そいつがもう一撃を地面に加えようとした瞬間、私の体の下から石礫が飛んだ。美也子が、地面の小石を拾って投げたのだ。大学のソフトボール部で鍛えている美也子のスナップだから、相当な衝撃だろう。
「いてててて、ガチで石投げた!?」
私以上にそいつは驚き、慌てふためく。ゆっくりと私の体の下から這い出た美也子は、軽く首を振りながら右手の中の小石二つを、まるで胡桃のように弄ぶ。。
「待て、なぜお前が人間を庇う!?やはり誑かされているのか!?」
「は?あんた誰?何言ってんの?」
「そんな、どうしてだ!物の怪としての誇りは捨てたというのか!?」
「物の怪?何の話?」
私は立ち上がって、そいつをよく見てみた。暗い中で今一つ良くは見えないけれど、それは巨大な動物のようにも見える。
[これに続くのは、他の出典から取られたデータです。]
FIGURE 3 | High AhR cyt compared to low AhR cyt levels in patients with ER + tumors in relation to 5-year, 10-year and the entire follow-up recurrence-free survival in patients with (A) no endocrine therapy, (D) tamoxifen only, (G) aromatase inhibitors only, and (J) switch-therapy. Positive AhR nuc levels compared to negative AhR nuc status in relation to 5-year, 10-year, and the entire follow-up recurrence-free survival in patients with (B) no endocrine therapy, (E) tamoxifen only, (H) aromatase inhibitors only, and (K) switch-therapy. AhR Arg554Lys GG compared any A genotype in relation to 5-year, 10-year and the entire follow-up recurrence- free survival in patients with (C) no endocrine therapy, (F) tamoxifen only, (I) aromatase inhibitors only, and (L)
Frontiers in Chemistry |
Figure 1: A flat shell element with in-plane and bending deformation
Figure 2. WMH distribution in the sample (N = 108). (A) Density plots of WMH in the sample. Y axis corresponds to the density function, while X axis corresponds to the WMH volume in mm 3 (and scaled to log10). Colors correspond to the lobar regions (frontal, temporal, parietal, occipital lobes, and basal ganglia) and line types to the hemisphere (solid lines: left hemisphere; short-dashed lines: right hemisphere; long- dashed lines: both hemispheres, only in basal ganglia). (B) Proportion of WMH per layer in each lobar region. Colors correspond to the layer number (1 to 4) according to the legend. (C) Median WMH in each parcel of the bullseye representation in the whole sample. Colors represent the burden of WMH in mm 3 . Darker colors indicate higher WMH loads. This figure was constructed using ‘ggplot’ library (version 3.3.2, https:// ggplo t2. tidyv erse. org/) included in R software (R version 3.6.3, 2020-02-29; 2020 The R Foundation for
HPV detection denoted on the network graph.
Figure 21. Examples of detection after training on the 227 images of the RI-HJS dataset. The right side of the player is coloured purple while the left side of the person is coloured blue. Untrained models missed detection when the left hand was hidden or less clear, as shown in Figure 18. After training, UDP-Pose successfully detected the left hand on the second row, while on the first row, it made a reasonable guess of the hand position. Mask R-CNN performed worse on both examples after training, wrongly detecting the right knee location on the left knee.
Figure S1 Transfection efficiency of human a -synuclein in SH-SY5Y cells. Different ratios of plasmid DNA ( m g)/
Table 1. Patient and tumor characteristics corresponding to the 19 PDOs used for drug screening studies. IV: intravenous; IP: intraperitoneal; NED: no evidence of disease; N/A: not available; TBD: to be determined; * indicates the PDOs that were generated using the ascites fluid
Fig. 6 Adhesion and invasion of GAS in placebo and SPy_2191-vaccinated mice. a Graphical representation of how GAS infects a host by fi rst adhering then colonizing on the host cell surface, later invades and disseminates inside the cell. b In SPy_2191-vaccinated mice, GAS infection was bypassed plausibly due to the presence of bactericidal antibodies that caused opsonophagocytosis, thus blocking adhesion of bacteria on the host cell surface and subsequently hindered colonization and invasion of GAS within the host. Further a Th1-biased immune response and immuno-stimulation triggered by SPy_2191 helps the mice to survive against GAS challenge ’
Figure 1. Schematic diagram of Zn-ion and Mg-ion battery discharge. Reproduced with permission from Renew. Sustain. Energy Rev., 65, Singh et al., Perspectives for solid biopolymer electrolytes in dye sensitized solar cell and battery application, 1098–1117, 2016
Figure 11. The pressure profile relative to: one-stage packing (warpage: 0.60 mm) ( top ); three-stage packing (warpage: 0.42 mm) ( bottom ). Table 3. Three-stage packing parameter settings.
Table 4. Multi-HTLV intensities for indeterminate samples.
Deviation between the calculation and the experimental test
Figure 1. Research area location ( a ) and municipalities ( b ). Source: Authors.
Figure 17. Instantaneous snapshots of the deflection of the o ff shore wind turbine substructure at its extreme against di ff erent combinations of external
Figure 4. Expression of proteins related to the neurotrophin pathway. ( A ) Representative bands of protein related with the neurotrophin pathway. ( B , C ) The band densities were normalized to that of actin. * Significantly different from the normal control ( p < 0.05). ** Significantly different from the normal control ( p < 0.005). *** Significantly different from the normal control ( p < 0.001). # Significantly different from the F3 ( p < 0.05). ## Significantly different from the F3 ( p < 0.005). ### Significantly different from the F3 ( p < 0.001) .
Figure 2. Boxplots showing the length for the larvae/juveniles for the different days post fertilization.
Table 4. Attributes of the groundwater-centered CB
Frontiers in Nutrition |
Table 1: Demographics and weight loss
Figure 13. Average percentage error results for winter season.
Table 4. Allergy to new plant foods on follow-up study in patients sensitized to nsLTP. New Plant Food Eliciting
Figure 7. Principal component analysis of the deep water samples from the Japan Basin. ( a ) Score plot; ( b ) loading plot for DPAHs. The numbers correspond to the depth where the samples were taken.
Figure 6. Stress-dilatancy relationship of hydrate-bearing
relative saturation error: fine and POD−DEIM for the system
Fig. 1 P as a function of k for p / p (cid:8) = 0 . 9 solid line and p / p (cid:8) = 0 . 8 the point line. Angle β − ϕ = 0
「お前は猫又ではないのか?その耳、その毛色、化け猫の一族ではないのか?」
「あたしは人間だよ」
「へ?しかしその耳は、猫又のものではないのか?」
「これ?これはねこみみカチューシャよ」
美也子はねこみみを外して見せた。するとそいつは少しの間の後に、おんおんと泣き出した。体もどんどん縮んで行き、ついに大型犬サイズくらいまでになる。周囲の様子も元に戻っていき、またあの熱いアスファルトの路面が帰って来た。無理に帰ってこなくてもいいのに。
「あなたひょっとして、化け狸か何か?」
私は、地面に転がっていたフリーザーバッグを回収しながら聞いてみた。どうもあの地面の割れ目は幻覚だったらしい。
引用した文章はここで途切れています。